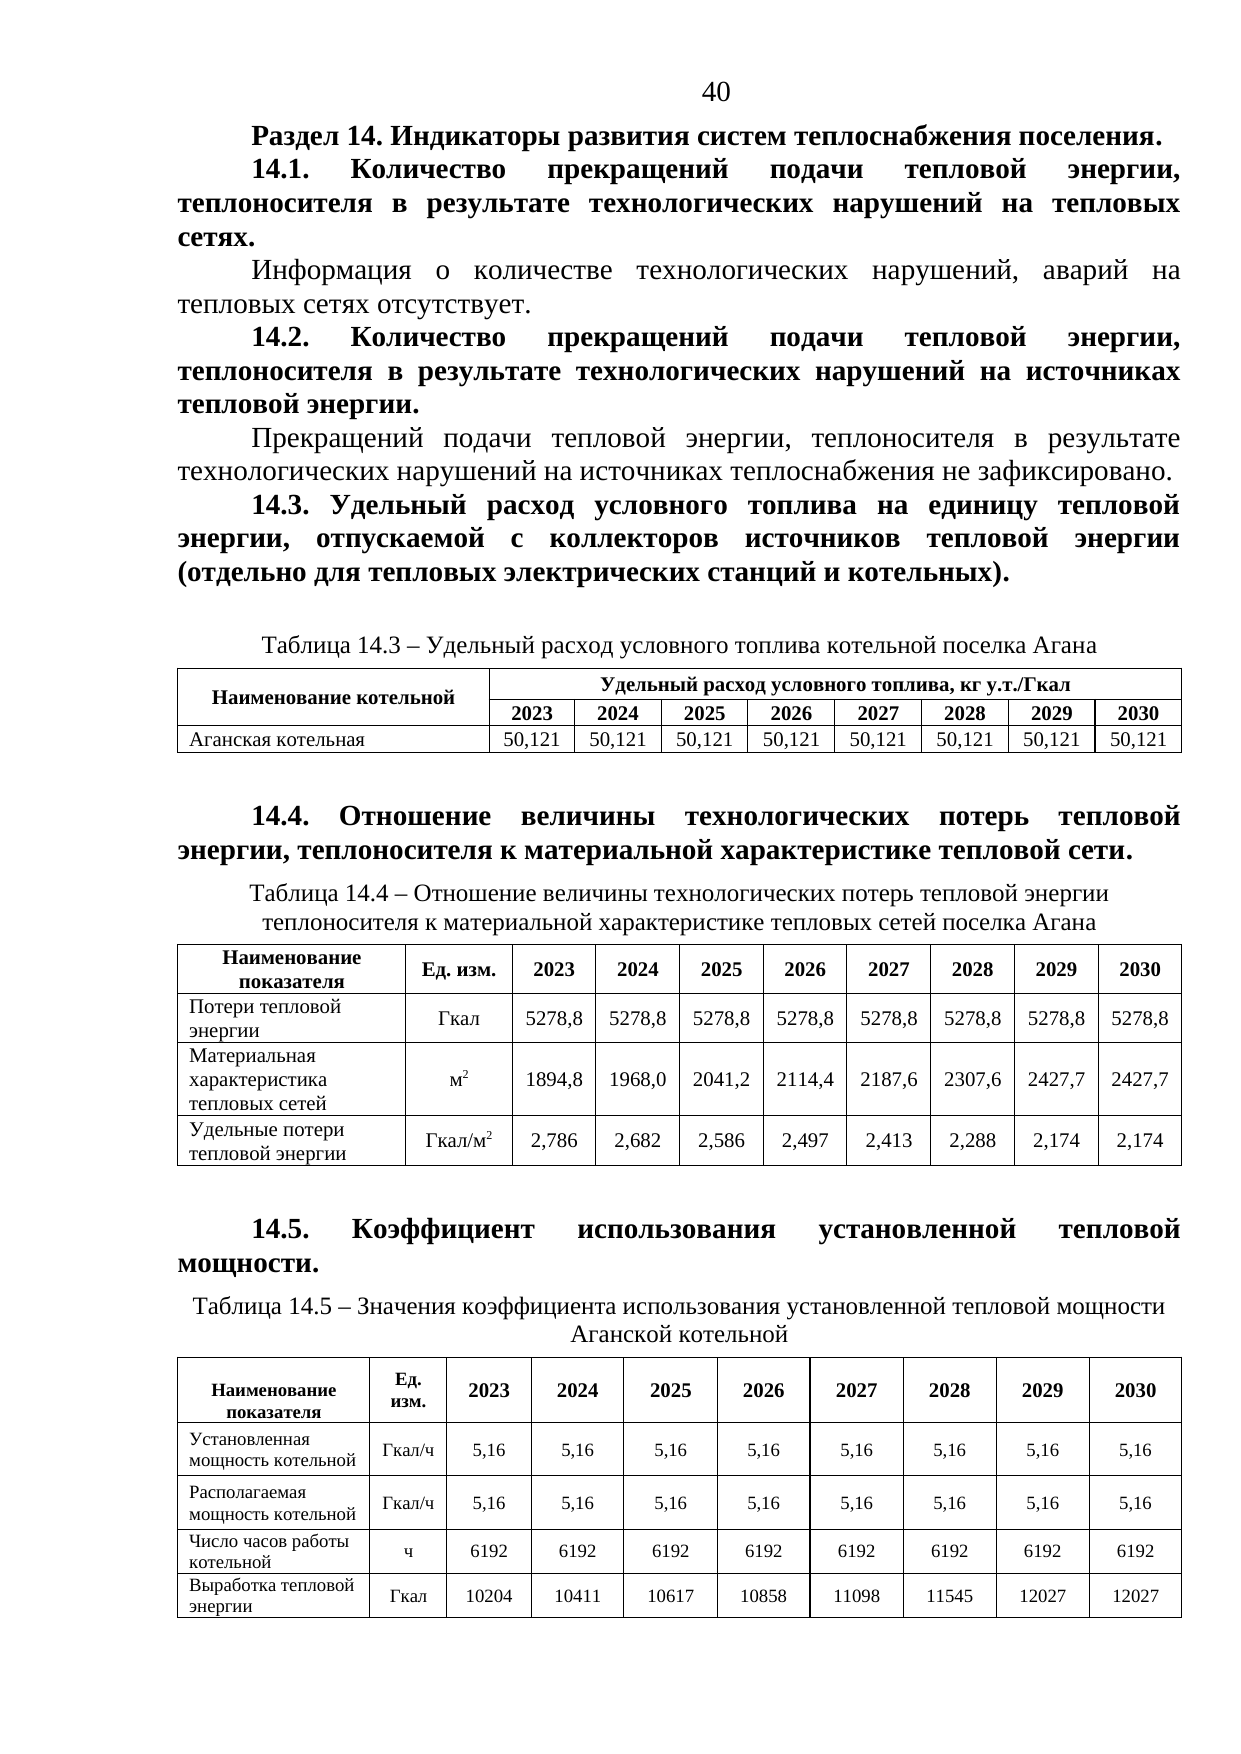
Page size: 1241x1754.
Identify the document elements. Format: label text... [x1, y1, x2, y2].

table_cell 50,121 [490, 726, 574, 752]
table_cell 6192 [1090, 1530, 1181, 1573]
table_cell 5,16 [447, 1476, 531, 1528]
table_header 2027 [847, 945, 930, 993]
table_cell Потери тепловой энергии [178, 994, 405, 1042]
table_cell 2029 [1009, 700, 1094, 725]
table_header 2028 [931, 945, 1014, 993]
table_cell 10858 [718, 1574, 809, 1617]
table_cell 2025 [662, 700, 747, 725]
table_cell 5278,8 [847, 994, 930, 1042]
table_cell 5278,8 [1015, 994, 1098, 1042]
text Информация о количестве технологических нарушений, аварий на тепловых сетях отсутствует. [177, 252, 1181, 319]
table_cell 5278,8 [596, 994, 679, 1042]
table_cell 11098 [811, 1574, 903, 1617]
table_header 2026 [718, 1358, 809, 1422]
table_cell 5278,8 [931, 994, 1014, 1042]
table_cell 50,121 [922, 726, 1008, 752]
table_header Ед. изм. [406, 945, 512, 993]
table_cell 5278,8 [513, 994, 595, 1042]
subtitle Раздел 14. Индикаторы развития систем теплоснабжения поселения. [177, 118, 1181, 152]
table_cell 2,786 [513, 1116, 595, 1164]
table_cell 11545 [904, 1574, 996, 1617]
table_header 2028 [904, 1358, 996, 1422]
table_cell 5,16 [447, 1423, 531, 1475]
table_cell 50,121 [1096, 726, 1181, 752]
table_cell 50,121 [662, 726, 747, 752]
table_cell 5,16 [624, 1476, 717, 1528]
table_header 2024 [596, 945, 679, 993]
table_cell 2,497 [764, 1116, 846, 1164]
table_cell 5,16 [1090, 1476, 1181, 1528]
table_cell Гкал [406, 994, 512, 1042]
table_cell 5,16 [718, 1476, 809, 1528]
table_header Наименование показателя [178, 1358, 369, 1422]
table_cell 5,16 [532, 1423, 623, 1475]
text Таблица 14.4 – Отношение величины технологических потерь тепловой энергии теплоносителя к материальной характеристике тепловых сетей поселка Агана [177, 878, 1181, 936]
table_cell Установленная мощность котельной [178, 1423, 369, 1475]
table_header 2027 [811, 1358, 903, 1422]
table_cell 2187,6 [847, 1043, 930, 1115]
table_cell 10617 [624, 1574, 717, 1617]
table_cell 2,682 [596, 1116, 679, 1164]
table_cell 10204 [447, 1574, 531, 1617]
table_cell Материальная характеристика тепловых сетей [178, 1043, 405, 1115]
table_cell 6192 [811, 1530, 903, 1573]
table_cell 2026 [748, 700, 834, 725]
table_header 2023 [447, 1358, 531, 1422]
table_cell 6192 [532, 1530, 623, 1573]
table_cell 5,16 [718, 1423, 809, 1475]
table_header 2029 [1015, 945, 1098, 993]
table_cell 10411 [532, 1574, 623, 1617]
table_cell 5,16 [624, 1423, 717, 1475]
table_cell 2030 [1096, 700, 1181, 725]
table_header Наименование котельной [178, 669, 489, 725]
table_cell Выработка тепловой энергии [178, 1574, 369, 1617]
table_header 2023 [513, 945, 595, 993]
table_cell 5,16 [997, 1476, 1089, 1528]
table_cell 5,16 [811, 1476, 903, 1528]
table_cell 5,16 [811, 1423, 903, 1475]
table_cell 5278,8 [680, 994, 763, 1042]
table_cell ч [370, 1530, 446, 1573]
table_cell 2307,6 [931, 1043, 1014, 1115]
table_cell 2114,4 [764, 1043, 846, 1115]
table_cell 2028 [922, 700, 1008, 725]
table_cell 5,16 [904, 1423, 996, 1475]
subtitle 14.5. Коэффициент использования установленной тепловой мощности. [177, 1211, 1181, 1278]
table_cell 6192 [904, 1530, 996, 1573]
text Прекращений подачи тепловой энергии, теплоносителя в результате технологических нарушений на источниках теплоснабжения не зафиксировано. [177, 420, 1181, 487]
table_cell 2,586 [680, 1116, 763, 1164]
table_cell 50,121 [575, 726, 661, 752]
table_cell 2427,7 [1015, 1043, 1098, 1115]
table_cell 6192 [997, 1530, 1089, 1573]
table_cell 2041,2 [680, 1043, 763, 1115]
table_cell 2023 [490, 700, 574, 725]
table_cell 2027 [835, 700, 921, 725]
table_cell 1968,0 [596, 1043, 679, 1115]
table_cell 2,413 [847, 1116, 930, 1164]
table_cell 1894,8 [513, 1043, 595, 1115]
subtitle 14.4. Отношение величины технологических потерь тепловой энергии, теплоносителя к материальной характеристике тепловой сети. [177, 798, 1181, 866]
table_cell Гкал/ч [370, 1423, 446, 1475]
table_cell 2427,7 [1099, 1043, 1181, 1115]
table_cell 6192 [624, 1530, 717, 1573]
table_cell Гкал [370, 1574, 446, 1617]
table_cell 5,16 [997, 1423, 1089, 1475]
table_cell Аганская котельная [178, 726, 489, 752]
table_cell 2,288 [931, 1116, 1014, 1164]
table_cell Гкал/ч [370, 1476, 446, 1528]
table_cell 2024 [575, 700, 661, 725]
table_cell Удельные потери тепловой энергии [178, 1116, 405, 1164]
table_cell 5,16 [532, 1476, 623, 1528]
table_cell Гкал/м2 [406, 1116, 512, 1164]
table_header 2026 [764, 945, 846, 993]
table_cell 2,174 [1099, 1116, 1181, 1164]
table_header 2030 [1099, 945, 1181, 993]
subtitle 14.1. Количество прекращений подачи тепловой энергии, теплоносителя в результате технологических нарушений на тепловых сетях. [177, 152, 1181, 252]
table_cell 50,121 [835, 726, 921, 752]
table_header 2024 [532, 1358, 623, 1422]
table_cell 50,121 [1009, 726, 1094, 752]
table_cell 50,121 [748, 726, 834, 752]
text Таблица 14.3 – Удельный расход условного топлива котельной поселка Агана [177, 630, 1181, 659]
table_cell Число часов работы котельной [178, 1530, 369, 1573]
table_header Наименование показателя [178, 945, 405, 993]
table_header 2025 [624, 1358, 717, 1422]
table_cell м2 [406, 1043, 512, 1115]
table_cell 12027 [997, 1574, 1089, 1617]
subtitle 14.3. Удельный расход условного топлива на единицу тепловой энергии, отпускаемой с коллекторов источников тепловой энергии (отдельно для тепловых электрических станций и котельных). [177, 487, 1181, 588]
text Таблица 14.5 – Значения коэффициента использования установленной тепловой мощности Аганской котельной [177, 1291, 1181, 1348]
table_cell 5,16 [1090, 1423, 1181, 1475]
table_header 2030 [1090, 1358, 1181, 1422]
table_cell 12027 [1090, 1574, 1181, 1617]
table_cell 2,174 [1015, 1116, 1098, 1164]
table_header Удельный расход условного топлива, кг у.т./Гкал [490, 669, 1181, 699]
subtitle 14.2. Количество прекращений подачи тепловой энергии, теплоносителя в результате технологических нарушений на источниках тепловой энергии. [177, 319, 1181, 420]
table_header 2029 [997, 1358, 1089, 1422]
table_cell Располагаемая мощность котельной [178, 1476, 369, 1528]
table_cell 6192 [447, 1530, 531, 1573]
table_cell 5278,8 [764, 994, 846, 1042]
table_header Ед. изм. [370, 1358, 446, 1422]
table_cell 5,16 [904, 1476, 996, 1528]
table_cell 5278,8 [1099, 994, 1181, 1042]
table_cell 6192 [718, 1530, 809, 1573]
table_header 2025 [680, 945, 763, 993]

________________________________________

Your assignment>
The job is to copy each line from the material above that holds the word "котельной".

Written solution>
table_cell Установленная мощность котельной [178, 1423, 369, 1475]
table_header Наименование котельной [178, 669, 489, 725]
text Таблица 14.3 – Удельный расход условного топлива котельной поселка Агана [177, 630, 1181, 659]
table_cell Число часов работы котельной [178, 1530, 369, 1573]
text Таблица 14.5 – Значения коэффициента использования установленной тепловой мощности Аганской котельной [177, 1291, 1181, 1348]
table_cell Располагаемая мощность котельной [178, 1476, 369, 1528]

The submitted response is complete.